Requirement: Determine how many lines in the entries contain the word "positions", and give that number with no other text.

[Collected data]
»»
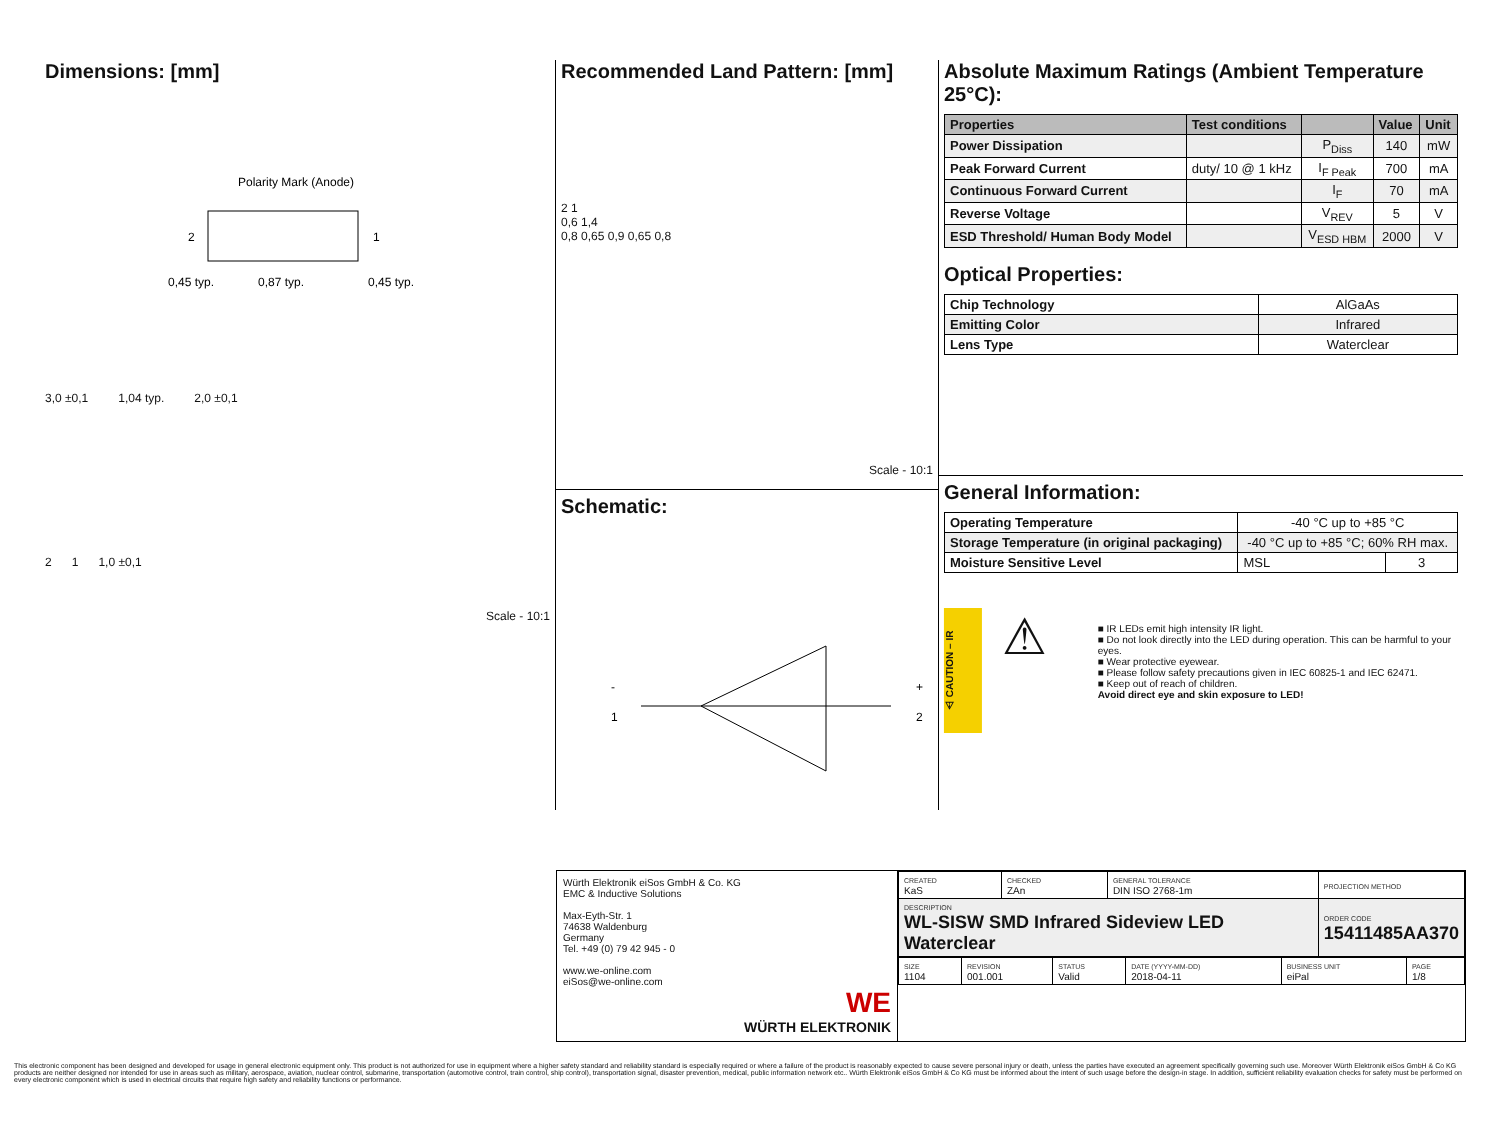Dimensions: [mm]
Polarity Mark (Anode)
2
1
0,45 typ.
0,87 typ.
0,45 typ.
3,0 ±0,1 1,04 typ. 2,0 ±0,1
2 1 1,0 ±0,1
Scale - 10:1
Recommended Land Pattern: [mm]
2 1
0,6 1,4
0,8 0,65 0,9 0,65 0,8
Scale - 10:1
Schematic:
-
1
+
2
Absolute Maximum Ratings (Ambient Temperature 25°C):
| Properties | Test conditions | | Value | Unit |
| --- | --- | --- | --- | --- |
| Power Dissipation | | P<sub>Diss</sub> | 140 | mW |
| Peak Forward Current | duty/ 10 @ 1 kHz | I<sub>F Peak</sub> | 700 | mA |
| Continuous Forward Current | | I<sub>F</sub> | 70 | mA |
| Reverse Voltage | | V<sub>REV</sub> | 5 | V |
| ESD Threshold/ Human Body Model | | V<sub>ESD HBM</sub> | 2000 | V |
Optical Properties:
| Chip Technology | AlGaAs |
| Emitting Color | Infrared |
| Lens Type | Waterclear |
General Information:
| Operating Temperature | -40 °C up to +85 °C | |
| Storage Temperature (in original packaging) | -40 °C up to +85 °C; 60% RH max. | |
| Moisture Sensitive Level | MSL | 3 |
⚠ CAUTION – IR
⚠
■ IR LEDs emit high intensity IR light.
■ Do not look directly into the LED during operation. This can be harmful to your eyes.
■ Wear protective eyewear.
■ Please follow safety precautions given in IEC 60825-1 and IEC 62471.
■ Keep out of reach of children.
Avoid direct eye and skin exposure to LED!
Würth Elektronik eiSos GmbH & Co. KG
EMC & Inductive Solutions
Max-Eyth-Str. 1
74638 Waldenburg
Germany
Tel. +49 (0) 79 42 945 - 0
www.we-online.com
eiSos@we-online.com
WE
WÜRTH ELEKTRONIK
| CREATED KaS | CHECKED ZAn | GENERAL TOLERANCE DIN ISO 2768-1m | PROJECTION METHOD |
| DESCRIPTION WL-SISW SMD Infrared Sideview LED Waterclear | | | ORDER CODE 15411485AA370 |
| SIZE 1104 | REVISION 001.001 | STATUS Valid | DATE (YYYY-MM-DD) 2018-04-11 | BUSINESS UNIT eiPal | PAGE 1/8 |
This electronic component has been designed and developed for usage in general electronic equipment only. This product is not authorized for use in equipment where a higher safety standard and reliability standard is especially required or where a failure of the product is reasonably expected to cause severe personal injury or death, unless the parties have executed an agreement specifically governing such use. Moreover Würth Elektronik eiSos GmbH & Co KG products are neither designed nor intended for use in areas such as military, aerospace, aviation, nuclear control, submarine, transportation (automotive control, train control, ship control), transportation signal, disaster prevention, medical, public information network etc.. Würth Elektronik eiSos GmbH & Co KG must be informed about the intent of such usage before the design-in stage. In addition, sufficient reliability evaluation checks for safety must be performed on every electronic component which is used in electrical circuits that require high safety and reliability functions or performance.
««
»»
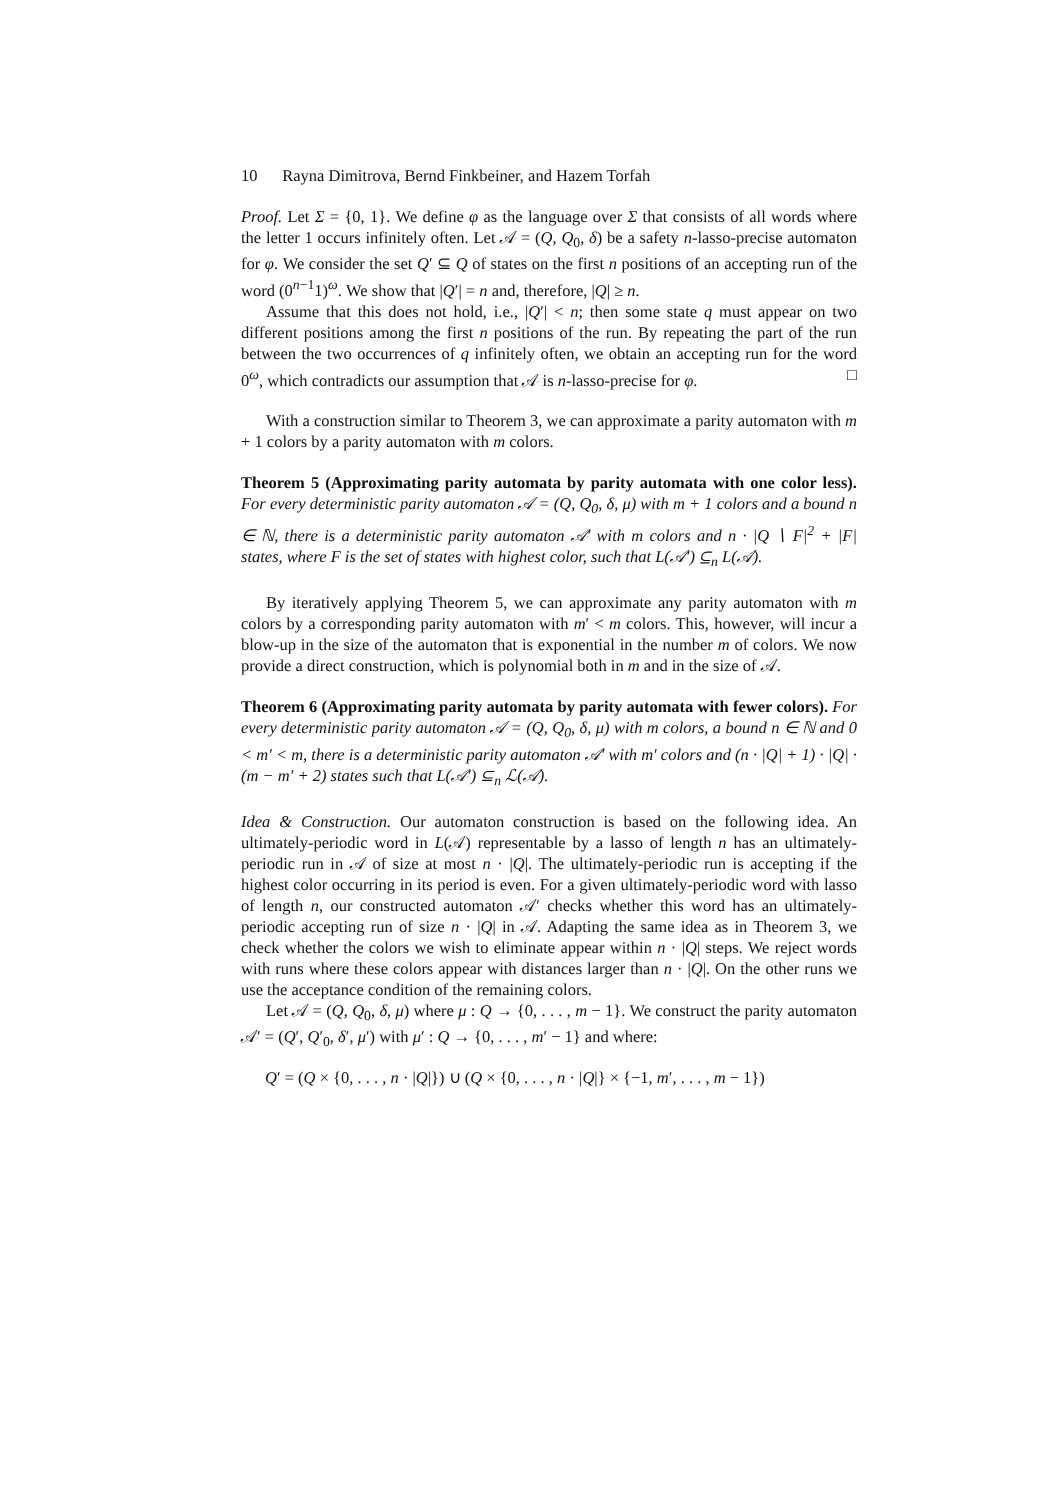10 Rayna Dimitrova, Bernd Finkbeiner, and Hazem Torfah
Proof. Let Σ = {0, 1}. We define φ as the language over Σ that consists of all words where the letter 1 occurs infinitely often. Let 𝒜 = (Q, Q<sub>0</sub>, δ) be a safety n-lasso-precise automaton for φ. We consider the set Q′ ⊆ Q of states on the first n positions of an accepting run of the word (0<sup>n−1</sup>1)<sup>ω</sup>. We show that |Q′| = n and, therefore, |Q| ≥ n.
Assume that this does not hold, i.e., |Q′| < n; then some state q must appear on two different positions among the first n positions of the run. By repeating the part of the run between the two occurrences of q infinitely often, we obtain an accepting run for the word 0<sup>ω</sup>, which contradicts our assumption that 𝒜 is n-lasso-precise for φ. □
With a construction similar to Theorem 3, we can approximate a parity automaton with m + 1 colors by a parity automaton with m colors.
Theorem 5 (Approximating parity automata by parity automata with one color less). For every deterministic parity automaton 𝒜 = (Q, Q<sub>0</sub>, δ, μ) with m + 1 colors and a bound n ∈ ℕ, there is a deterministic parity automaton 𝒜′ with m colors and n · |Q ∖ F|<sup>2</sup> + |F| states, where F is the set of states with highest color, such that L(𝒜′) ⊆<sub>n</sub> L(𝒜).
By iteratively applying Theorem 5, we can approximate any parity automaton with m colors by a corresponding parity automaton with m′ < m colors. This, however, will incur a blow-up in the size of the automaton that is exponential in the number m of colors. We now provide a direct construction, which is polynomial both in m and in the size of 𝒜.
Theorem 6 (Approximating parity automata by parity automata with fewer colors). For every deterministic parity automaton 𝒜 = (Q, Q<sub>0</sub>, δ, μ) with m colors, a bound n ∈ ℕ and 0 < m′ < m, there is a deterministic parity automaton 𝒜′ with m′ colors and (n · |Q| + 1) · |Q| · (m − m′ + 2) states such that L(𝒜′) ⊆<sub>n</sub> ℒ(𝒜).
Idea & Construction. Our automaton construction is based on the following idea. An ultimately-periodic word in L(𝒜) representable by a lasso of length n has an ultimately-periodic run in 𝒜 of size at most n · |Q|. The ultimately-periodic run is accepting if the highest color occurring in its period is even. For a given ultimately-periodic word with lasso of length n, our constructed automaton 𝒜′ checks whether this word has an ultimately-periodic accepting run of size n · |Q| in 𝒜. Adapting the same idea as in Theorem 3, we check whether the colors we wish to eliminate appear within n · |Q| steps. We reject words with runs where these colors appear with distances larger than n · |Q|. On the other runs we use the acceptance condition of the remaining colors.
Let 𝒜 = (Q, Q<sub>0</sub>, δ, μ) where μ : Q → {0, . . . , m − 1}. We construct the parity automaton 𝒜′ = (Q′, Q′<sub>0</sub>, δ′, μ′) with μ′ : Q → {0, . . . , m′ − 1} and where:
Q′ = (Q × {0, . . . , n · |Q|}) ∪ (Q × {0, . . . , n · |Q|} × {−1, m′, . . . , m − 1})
««
»»
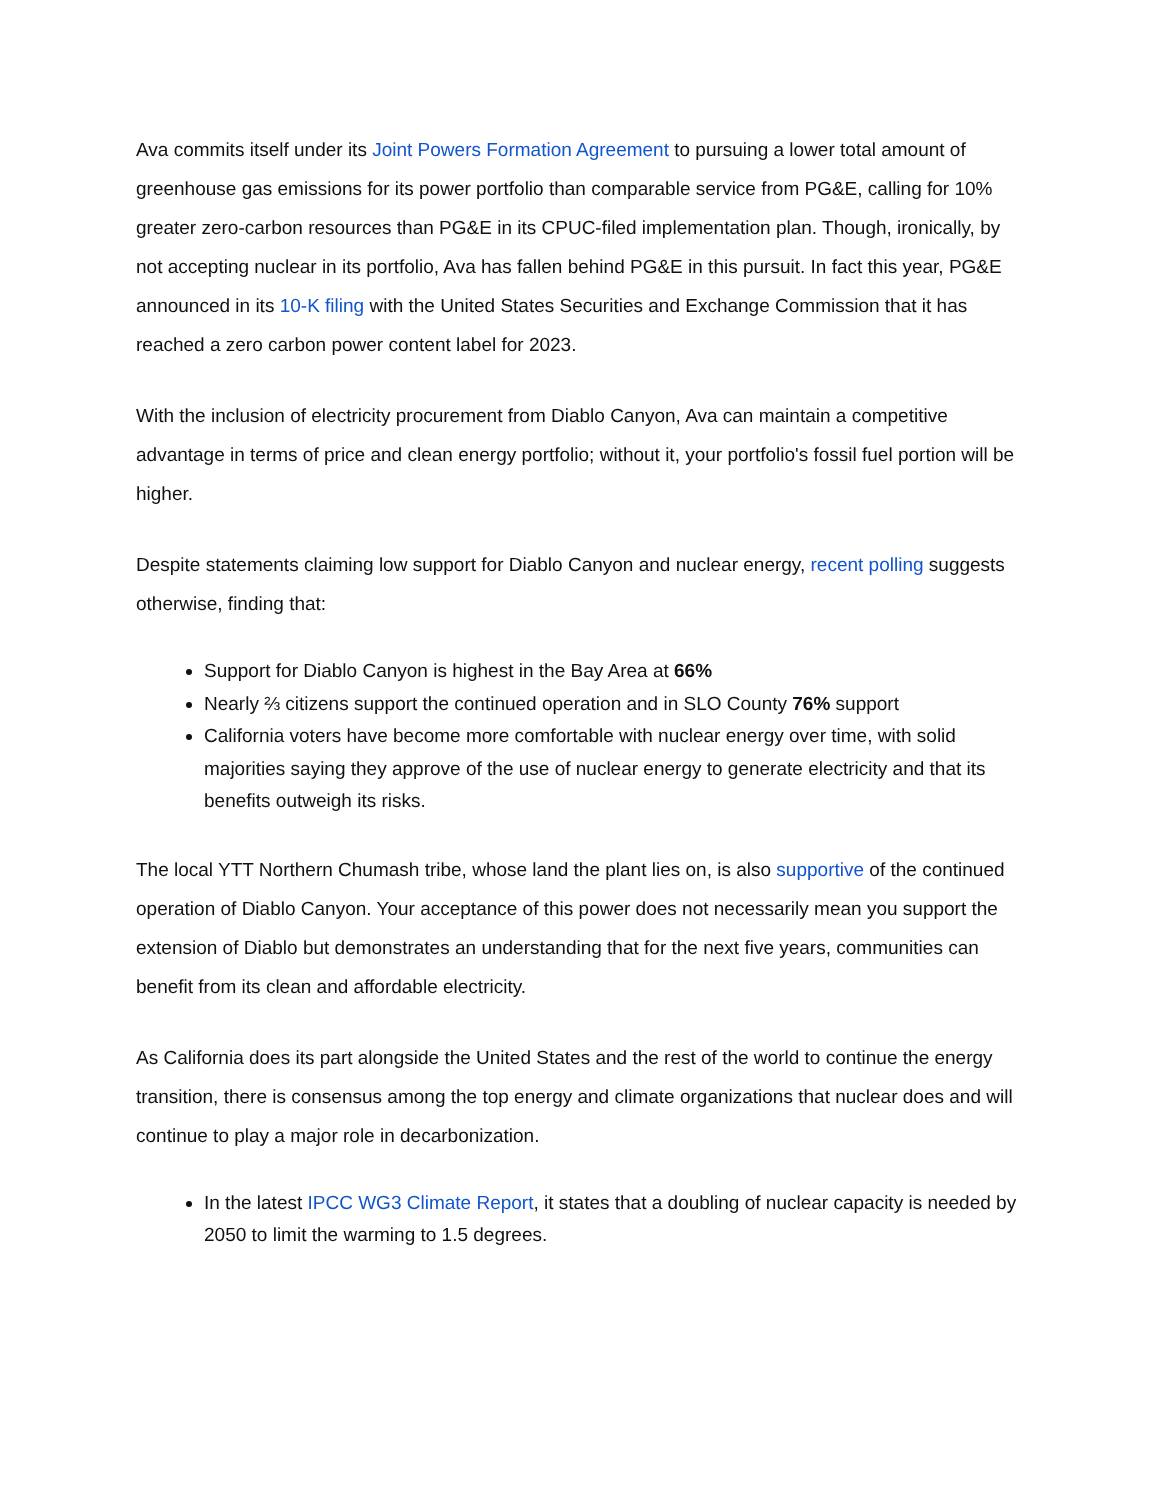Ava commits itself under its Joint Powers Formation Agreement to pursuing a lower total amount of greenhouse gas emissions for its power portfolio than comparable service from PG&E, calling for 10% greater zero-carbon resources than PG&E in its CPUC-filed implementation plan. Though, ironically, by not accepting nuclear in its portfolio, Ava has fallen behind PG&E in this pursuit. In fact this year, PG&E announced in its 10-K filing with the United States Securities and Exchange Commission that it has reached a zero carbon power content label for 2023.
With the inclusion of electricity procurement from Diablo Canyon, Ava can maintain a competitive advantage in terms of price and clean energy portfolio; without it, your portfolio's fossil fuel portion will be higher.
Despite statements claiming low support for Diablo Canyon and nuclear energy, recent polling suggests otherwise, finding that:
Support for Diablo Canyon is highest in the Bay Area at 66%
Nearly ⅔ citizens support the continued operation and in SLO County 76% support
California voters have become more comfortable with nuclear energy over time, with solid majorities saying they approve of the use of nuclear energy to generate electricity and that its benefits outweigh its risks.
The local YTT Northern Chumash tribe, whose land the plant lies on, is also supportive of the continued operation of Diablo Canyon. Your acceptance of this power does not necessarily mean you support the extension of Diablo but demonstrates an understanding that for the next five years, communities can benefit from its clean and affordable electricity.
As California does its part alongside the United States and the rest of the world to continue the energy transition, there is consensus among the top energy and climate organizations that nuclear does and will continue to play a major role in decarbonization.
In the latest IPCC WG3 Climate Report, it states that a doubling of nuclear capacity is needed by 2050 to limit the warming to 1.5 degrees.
««
The answer: 2